Although Opportunity has been doing IDD work for more than three and a half Earth years, nearly two Mars years, the team plans to conduct this work carefully and take its sweet, appropriately calculated time. "IDD work on flat ground is one thing and on a 25-degree slope is another entirely," noted Squyres. "For example, some of the things we do with the IDD, like using the RAT, involve pushing down on the ground and if you're perched on slope like that, then pushing down can potentially be a risky thing because it might cause the wheels to shift. That could be a dangerous situation to get into."
"It's a challenging space because the rover is rolled at about 25 degrees right now, which is the limit of where we wanted to be," Callas agreed. "But we're doing some tests to make sure it's safe to use the IDD at these very high rolls, and we expect to be proceeding with in situ measurements in coming days."
Plans right now call Opportunity to be at this site for a number of weeks.

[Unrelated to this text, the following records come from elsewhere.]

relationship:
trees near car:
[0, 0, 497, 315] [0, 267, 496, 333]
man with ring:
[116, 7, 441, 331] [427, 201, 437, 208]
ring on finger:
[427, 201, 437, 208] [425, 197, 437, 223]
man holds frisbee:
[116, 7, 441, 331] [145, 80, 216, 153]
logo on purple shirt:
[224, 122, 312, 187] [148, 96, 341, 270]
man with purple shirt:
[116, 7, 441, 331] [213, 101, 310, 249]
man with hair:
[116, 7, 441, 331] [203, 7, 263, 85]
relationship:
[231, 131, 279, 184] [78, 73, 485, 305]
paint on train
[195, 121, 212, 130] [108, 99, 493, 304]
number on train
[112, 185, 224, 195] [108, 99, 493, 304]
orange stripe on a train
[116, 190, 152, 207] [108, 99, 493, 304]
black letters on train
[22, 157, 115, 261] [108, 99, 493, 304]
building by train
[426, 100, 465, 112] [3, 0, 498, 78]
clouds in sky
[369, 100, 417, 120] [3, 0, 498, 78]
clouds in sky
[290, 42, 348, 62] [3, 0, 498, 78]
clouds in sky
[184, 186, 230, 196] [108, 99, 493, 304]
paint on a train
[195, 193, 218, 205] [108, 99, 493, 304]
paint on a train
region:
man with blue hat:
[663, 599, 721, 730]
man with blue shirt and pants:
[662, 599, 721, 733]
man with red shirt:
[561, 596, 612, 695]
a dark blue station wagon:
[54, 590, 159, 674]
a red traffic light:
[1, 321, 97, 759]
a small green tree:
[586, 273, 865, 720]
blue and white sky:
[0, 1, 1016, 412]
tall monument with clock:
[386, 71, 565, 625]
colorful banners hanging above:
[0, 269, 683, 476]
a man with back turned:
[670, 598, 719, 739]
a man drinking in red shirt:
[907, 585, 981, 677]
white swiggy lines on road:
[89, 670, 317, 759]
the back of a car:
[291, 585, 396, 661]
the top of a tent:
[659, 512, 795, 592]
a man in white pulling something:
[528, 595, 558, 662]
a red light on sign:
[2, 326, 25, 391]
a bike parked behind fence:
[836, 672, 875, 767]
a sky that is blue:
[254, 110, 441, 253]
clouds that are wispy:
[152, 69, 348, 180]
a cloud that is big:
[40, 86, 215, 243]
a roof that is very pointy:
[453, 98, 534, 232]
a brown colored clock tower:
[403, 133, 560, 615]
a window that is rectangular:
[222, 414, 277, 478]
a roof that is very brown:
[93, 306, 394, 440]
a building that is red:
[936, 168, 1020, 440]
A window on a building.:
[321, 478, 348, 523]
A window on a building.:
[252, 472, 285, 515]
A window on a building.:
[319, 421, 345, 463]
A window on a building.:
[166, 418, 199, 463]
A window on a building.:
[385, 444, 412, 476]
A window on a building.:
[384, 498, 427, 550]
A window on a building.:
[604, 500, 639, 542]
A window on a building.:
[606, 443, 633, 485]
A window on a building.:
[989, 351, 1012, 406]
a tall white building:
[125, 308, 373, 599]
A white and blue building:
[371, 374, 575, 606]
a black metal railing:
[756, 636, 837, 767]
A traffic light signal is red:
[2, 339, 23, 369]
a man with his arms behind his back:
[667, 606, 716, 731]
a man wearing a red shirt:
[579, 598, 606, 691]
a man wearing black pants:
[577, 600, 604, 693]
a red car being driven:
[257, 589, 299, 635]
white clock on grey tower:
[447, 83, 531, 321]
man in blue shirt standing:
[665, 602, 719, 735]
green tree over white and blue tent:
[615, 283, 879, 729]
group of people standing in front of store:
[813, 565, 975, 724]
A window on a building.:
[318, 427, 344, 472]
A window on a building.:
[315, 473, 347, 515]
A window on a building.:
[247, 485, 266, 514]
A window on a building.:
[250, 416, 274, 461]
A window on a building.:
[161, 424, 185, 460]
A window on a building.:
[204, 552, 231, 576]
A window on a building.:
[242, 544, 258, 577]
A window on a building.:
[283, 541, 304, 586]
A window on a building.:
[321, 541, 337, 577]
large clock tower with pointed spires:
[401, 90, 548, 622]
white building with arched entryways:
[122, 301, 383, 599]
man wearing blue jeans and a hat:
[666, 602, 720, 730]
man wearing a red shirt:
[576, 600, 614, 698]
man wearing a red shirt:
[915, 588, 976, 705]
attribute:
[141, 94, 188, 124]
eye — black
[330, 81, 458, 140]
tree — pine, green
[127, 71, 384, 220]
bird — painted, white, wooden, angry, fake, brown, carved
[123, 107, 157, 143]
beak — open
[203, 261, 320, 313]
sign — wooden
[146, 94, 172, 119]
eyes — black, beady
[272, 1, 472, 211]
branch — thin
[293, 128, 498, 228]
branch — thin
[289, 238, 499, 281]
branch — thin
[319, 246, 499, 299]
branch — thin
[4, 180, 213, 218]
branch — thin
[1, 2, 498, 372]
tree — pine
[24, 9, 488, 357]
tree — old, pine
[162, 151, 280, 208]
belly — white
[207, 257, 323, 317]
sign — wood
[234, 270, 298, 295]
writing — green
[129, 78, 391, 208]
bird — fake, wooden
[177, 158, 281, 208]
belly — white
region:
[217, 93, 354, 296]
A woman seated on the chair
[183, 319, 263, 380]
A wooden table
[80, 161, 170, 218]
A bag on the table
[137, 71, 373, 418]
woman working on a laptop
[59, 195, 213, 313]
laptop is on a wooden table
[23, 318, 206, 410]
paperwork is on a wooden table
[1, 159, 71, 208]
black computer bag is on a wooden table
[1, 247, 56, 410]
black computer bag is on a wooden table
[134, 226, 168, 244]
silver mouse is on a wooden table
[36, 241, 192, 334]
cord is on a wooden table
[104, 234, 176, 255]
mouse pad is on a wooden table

Because of Opportunity's tilted position, the plans call for the ground to be in the loop on things where normally it wouldn't be, which takes time. In addition, the RAT, which suffered a failure in the encoder on the grind motor, can be used with the workaround that JPL and Honeybee devised but it takes longer to use the instrument. "We used to be able to brush and RAT a spot in one sol and now it takes two," said Squyres. "We want also to do good Mössbauer measurements on this and our Mössbauer spectrometer radiation source has gotten quite weak, so it will take days to get good readings," he added.
"We have invested so much time and so much effort in getting to this place and there is such interesting science at stake here that we're going to take our time and do it right," Squyres explained. "I suspect that we will be working in our current vicinity, within 5 meters of where we now sit, for quite a few weeks as we investigate these three layers, do the RAT grinding on each, take careful measurements with all of the instruments. It's going to take a while -- and it's going to be a lot of fun."
School has started again and even though the rovers are a full-time job even for those who have "day jobs," no one on this team is complaining. Spirit is, at long last Home and Opportunity is exploring Victoria Crater. "It has been a long time in coming," said Callas. "We're excited."